GHOSTS

The spirits came as they always did, even when she was too sound asleep to sense them. They crowded around her bed, their whispery babble like the rustling of curtains in air currents. The tomb cat glared at them from the foot of the bed, his ears flat and whiskers erect.

Their stories made her restless this night, and she rolled over many times, burying her head in her pillow. The spirits became agitated when she would not listen, became more aggressive, prodding her through her blankets, and moaning. One used all its energy to move a book one inch on her desk before dissipating in a twist of smoke. The tomb cat growled.

Suddenly she sat up. “Leave me,” she commanded in a voice that was perhaps not entirely her own. The spirits obeyed and vanished, and the cat leaped away in fright. She sat dazed and puzzled for a moment before flopping back into her pillow with a sigh, and quickly fell into undisturbed sleep.

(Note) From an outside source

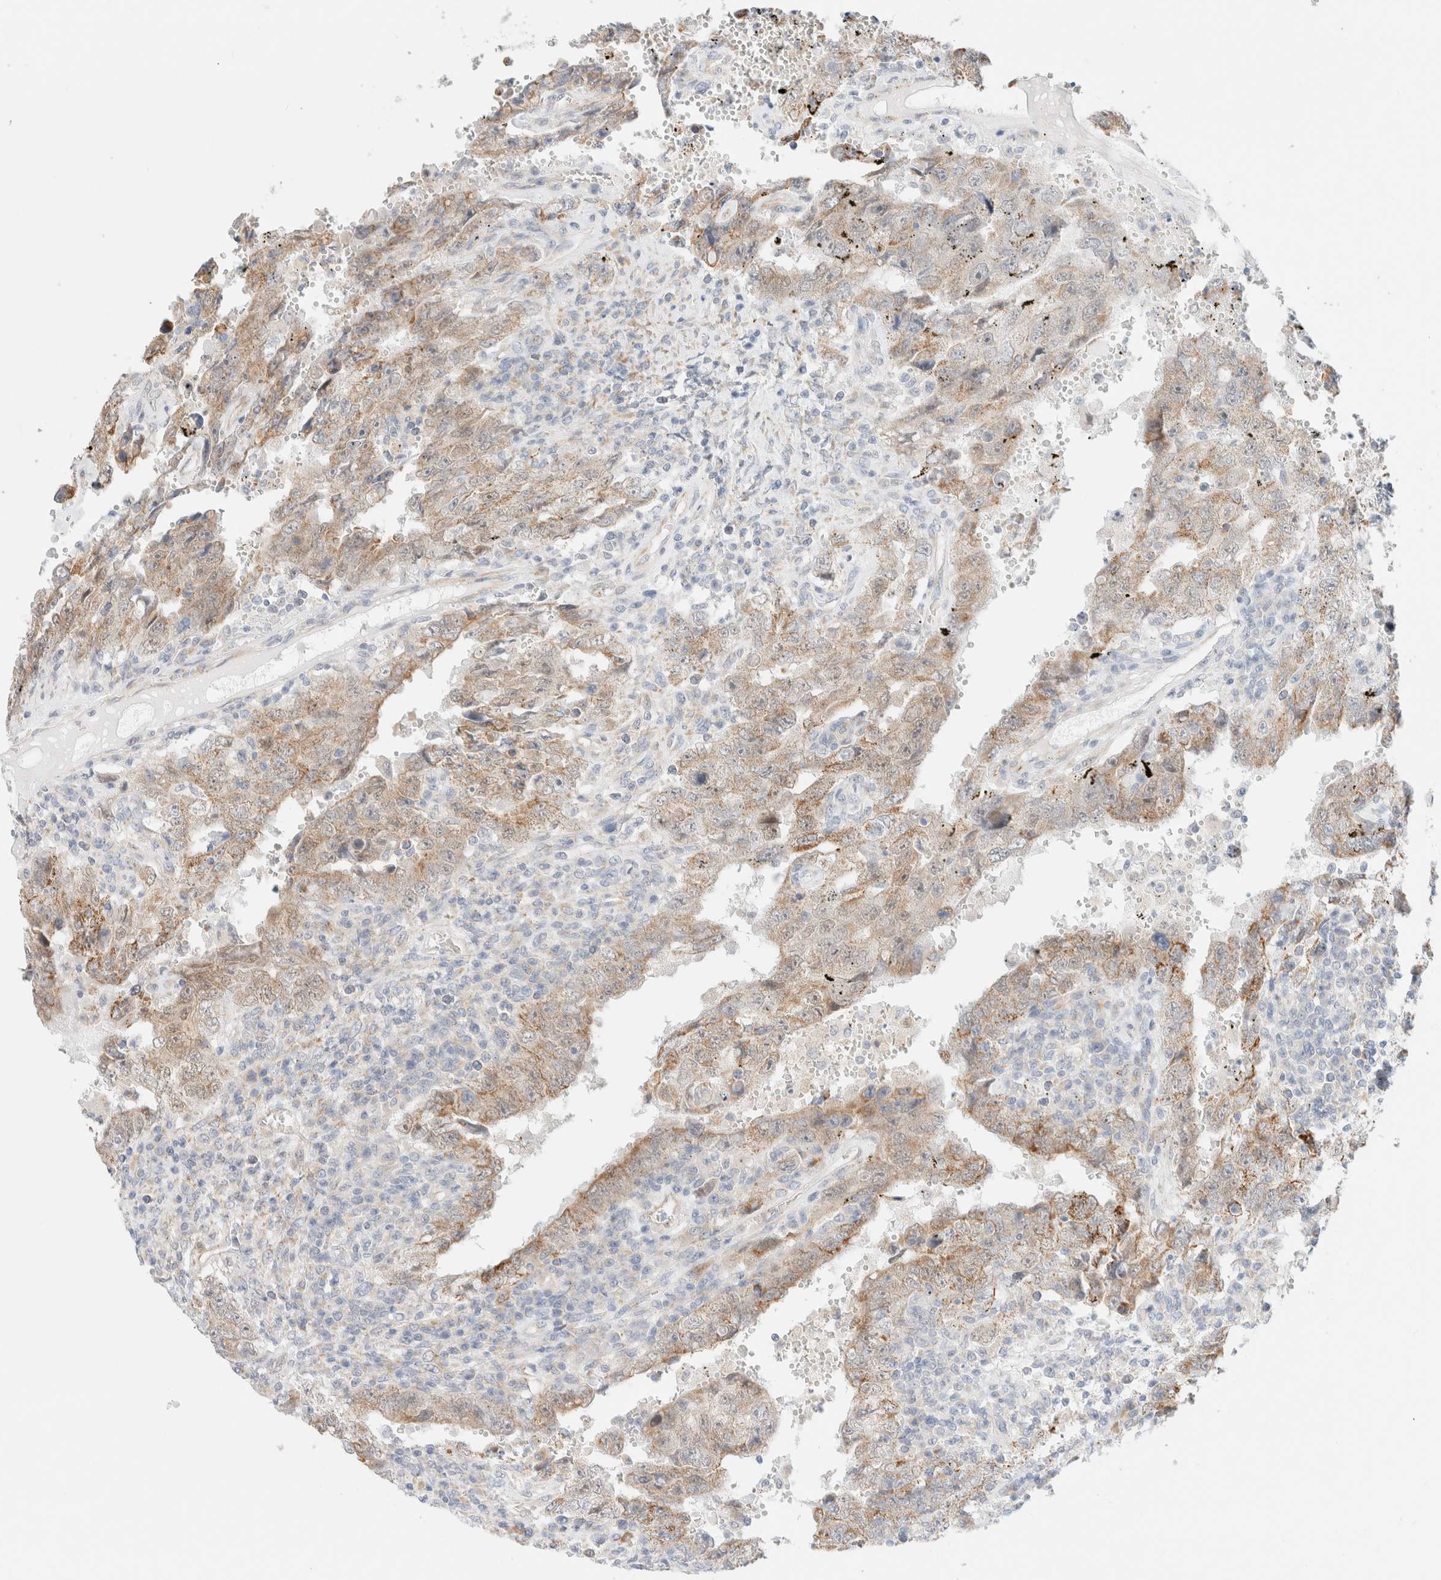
{"staining": {"intensity": "moderate", "quantity": ">75%", "location": "cytoplasmic/membranous"}, "tissue": "testis cancer", "cell_type": "Tumor cells", "image_type": "cancer", "snomed": [{"axis": "morphology", "description": "Carcinoma, Embryonal, NOS"}, {"axis": "topography", "description": "Testis"}], "caption": "Immunohistochemical staining of human testis embryonal carcinoma shows moderate cytoplasmic/membranous protein positivity in about >75% of tumor cells.", "gene": "UNC13B", "patient": {"sex": "male", "age": 26}}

Though all the others fled, one ghost remained behind, but he did not tell Karigan G’ladheon stories. He did not prod her. They had met before, she and he, though the death god would have obscured her memory of it. He’d been her counterpart in a long ago time, a Green Rider. He had worn the brooch she now wore. As he had once been, she was an avatar of Westrion.

She had commanded the ghosts, and they obeyed.

The tomb cat came out of hiding from beneath the bed and sat on his haunches, watching the spirit with the particular disdain only cats could muster. The ghost of Siris Kiltyre laughed before he turned and vanished.